§ SHORT PROBLEM:
Copy the following data verbatim, from the line that contains "common name: Forster's stonecrop" through the line that contains "scientific name: Gallinula chloropus", including both of those lines.

○ ○ ○

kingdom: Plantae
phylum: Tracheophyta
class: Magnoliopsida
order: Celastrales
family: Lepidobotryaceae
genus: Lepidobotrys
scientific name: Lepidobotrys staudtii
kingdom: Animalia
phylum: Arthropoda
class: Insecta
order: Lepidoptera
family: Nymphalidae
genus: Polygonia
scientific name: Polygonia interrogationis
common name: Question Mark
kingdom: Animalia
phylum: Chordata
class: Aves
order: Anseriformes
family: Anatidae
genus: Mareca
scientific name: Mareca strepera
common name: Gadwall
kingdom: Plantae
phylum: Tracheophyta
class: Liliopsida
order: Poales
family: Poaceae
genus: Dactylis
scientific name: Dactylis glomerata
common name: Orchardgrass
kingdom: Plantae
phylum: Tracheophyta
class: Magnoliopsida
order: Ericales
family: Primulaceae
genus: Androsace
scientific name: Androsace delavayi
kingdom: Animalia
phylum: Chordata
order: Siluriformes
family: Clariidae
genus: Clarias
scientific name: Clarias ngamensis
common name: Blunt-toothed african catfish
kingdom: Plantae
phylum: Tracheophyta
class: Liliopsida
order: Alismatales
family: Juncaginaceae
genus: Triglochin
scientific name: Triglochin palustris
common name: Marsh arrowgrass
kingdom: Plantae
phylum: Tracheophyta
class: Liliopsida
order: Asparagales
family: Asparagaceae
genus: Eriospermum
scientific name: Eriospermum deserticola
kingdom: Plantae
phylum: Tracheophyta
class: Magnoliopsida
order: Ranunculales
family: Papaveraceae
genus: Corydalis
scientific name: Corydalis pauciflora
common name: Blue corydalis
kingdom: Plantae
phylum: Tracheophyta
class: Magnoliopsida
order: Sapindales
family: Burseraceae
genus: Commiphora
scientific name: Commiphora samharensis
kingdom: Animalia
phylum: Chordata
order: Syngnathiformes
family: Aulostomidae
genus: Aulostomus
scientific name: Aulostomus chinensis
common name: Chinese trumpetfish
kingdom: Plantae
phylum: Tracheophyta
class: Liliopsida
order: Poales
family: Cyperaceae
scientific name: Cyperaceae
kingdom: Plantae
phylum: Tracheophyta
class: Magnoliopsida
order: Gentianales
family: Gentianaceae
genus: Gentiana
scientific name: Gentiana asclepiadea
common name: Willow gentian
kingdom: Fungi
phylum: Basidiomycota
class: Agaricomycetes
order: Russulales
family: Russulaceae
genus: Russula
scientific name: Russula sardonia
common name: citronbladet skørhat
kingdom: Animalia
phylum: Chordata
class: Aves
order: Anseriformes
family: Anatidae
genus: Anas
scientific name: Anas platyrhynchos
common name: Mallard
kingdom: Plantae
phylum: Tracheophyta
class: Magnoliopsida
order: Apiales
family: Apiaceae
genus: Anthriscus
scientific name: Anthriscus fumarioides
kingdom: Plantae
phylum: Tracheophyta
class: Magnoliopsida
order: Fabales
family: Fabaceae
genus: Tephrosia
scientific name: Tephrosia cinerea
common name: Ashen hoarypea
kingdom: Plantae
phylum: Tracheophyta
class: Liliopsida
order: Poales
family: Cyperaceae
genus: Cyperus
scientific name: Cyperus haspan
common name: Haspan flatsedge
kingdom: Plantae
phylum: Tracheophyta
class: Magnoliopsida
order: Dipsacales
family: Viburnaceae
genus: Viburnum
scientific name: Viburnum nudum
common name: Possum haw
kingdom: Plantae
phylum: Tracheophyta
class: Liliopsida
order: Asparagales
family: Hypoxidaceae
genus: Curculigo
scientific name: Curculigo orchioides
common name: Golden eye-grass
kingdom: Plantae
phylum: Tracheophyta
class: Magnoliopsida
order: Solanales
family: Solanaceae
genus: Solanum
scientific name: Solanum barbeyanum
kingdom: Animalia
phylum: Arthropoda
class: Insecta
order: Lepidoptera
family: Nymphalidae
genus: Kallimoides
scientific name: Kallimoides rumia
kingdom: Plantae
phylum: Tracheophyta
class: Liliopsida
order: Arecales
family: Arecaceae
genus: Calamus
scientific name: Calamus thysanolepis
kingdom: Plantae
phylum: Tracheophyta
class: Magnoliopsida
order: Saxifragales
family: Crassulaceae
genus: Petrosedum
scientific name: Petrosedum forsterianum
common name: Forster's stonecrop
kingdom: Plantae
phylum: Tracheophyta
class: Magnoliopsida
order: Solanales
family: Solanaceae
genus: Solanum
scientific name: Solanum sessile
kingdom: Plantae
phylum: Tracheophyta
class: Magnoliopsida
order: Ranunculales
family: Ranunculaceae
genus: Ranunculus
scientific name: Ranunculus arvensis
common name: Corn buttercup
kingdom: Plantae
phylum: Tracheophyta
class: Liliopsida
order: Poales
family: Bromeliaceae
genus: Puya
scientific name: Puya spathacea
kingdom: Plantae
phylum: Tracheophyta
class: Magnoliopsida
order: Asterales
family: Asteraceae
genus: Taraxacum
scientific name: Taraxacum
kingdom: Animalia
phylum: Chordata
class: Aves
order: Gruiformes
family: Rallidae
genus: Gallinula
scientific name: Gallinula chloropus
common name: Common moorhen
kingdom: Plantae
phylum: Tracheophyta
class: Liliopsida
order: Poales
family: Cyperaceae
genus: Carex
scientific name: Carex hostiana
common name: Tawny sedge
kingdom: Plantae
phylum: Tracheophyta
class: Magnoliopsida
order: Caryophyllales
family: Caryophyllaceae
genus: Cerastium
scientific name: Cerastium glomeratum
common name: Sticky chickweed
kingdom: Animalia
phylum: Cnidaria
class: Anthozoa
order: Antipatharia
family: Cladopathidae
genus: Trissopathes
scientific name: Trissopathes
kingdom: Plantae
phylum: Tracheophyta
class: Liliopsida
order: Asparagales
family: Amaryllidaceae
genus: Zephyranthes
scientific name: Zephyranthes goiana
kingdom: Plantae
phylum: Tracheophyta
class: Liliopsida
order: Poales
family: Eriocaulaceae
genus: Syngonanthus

○ ○ ○

§ WORKED SOLUTION:
common name: Forster's stonecrop
kingdom: Plantae
phylum: Tracheophyta
class: Magnoliopsida
order: Solanales
family: Solanaceae
genus: Solanum
scientific name: Solanum sessile
kingdom: Plantae
phylum: Tracheophyta
class: Magnoliopsida
order: Ranunculales
family: Ranunculaceae
genus: Ranunculus
scientific name: Ranunculus arvensis
common name: Corn buttercup
kingdom: Plantae
phylum: Tracheophyta
class: Liliopsida
order: Poales
family: Bromeliaceae
genus: Puya
scientific name: Puya spathacea
kingdom: Plantae
phylum: Tracheophyta
class: Magnoliopsida
order: Asterales
family: Asteraceae
genus: Taraxacum
scientific name: Taraxacum
kingdom: Animalia
phylum: Chordata
class: Aves
order: Gruiformes
family: Rallidae
genus: Gallinula
scientific name: Gallinula chloropus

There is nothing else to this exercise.